Martha Stewart Weddings, Volume 25 2003

Here are a few more crucial details: Whether the site owner is the local parks department or your Uncle Bob, you'll need to ask about the location's facilities as well as any applicable restrictions. For example, is electricity available? If not, you'll need a lighting company to provide generators. The tent company can arrange for portable restrooms if the site lacks indoor plumbing or if the existing facilities aren't adequate. If the location isn't set up to handle a lot of trash, you may need to rent a Dumpster.

Site managers handle the parking at many public and private venues; for a wedding in a residential neighborhood, ask about your options at the town hall. If the nearest parking area is more than a short walk away, you may want to arrange for shuttle buses or valet parking. Valets are also helpful for handling the logistics if cars will be parked on the street.

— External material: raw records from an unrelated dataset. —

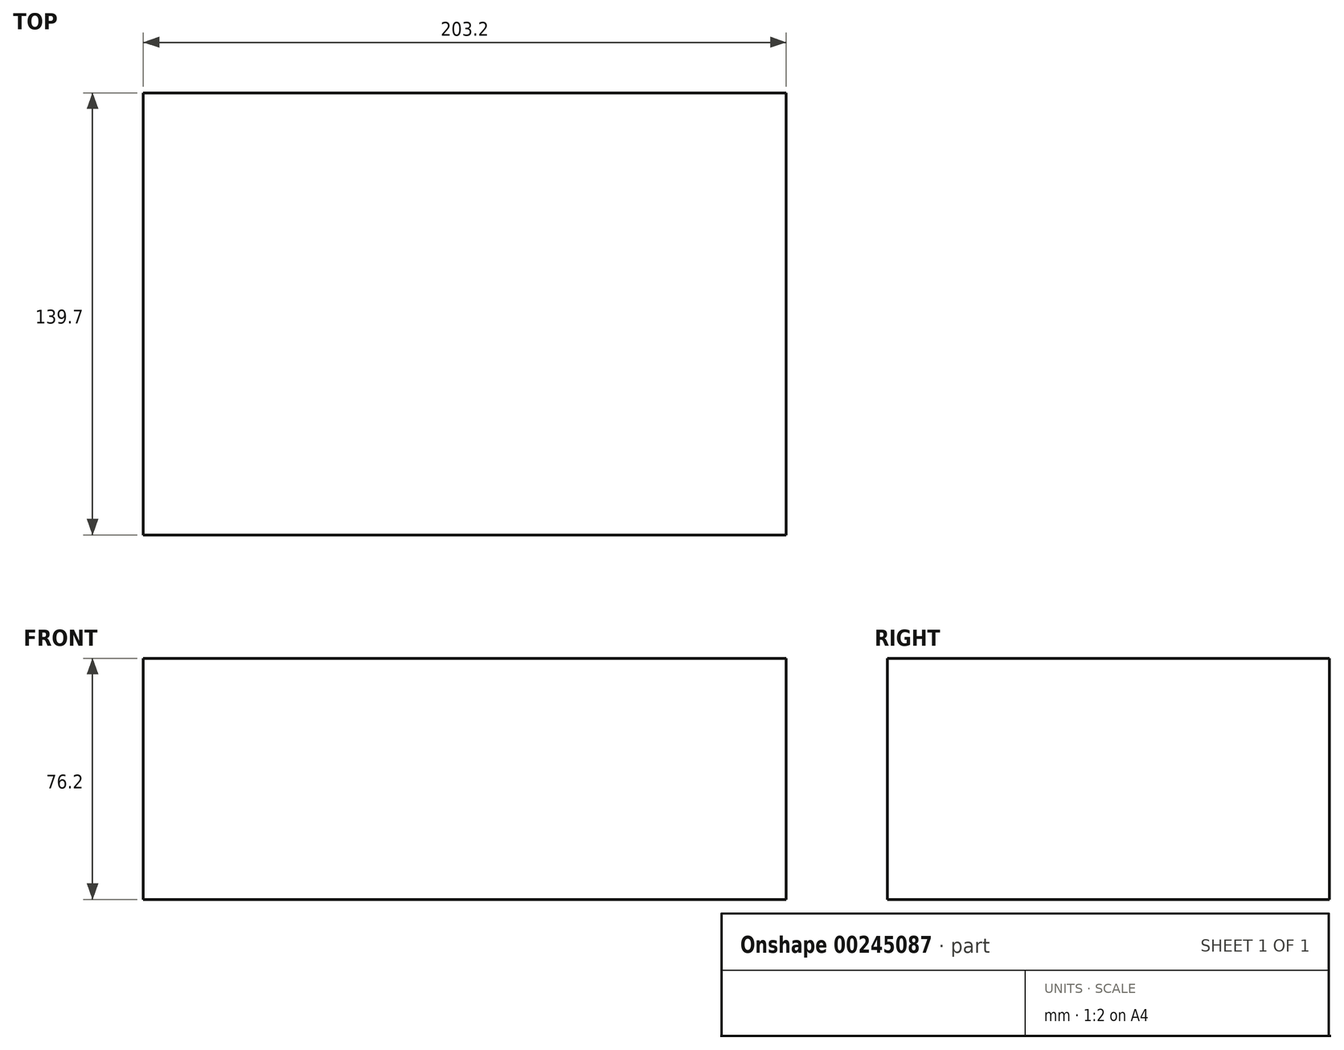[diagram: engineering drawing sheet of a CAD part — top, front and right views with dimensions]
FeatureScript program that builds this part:
annotation { "Feature Type Name" : "Feature", "Feature Type Description" : "" }
export const myFeature = defineFeature(function(context is Context, id is Id, definition is map)
    precondition{}
    {
        {
            var Q0;
            Q0=qCreatedBy(makeId("Top.planeOp"),FACE);
            var sketch = newSketch(context, id + "F0", { "sketchPlane" : qUnion([Q0])});
            skLineSegment(sketch, "E0.bottom", {"start": v(-101.6, 69.85) * mm, "end": v(101.6, 69.85) * mm});
            skLineSegment(sketch, "E0.top", {"start": v(-101.6, -69.85) * mm, "end": v(101.6, -69.85) * mm});
            skLineSegment(sketch, "E0.left", {"start": v(-101.6, 69.85) * mm, "end": v(-101.6, -69.85) * mm});
            skLineSegment(sketch, "E0.right", {"start": v(101.6, 69.85) * mm, "end": v(101.6, -69.85) * mm});
            skPoint(sketch, "E0.middle", {"position": v(0, 0) * mm});
            skSolve(sketch);
        }
        {
            var Q0;
            Q0=makeQuery(id+"F0.imprint","IMPRINT",FACE,{"disambiguationData":[TD([[makeQuery(id+"F0.imprint","IMPRINT",EDGE,{"derivedFrom":sQuery(id+"F0.wireOp",EDGE,"E0.bottom")}),-1.0]])]});
            extrude(context, id + "F1", {"entities" : qUnion([Q0]), "depth" : 76.2 * mm});
        }
    });
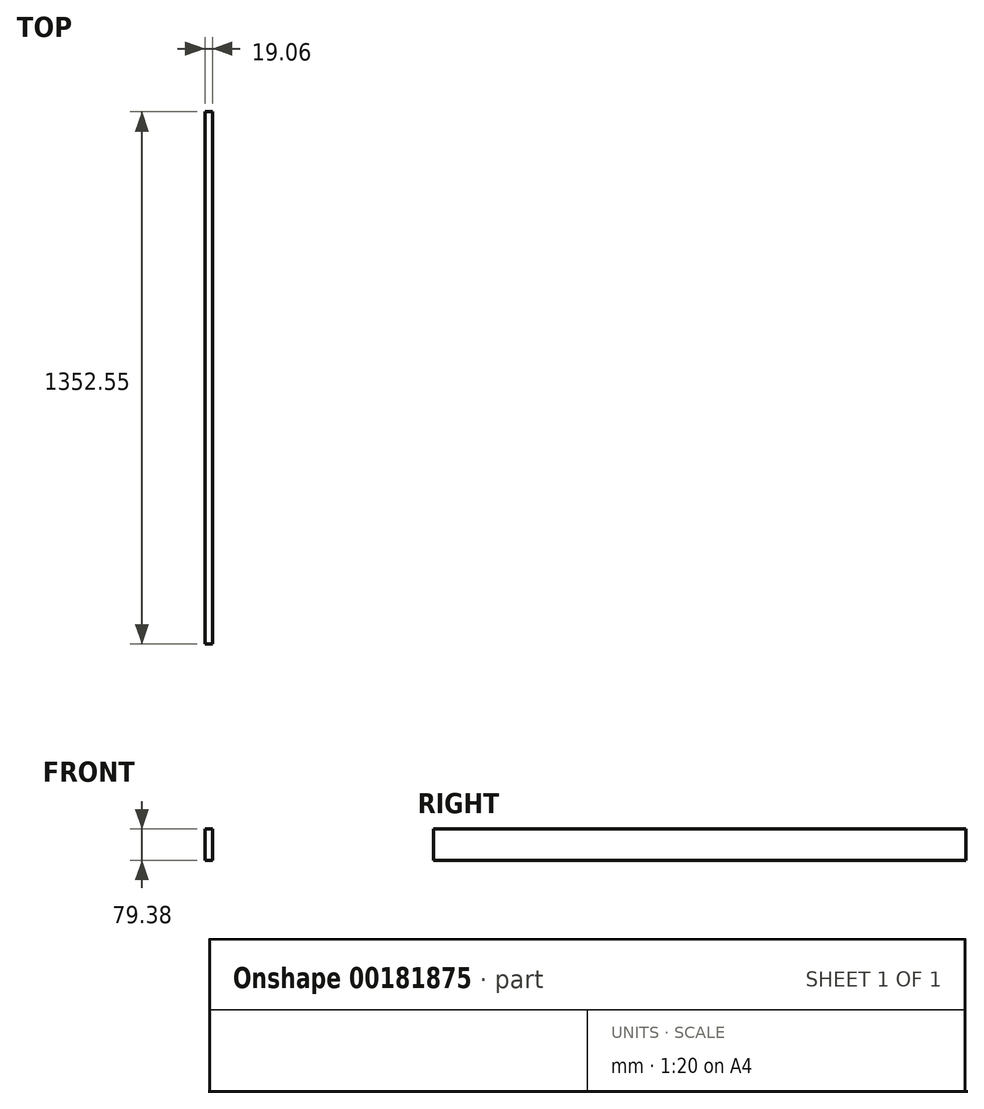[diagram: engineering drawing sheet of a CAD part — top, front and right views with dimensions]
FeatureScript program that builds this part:
annotation { "Feature Type Name" : "Feature", "Feature Type Description" : "" }
export const myFeature = defineFeature(function(context is Context, id is Id, definition is map)
    precondition{}
    {
        {
            var Q0;
            Q0=qCreatedBy(makeId("Front.planeOp"),FACE);
            var sketch = newSketch(context, id + "F0", { "sketchPlane" : qUnion([Q0])});
            skLineSegment(sketch, "E0.bottom", {"start": v(9.52, -39.69) * mm, "end": v(-9.53, -39.69) * mm});
            skLineSegment(sketch, "E0.top", {"start": v(9.53, 39.69) * mm, "end": v(-9.52, 39.69) * mm});
            skLineSegment(sketch, "E0.left", {"start": v(9.52, -39.69) * mm, "end": v(9.53, 39.69) * mm});
            skLineSegment(sketch, "E0.right", {"start": v(-9.53, -39.69) * mm, "end": v(-9.52, 39.69) * mm});
            skPoint(sketch, "E0.middle", {"position": v(0, 0) * mm});
            skSolve(sketch);
        }
        {
            var Q0;
            Q0=makeQuery(id+"F0.imprint","IMPRINT",FACE,{"disambiguationData":[TD([[makeQuery(id+"F0.imprint","IMPRINT",EDGE,{"derivedFrom":sQuery(id+"F0.wireOp",EDGE,"E0.bottom")}),-1.0]])]});
            extrude(context, id + "F1", {"entities" : qUnion([Q0]), "depth" : 1352.55 * mm});
        }
    });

Once the festivities have begun, the last thing you want is a visit from local authorities, so find out well in advance if inspections or permits are required (for example, a mass-gathering permit or a permit for street parking). You may also need to notify police about the increased traffic, and you should ask about local laws regarding recycling, smoking, alcohol, and noise. When hiring a wedding planner or tent company, ask if they handle these details. Many good ones will, leaving you with a shorter to-do list.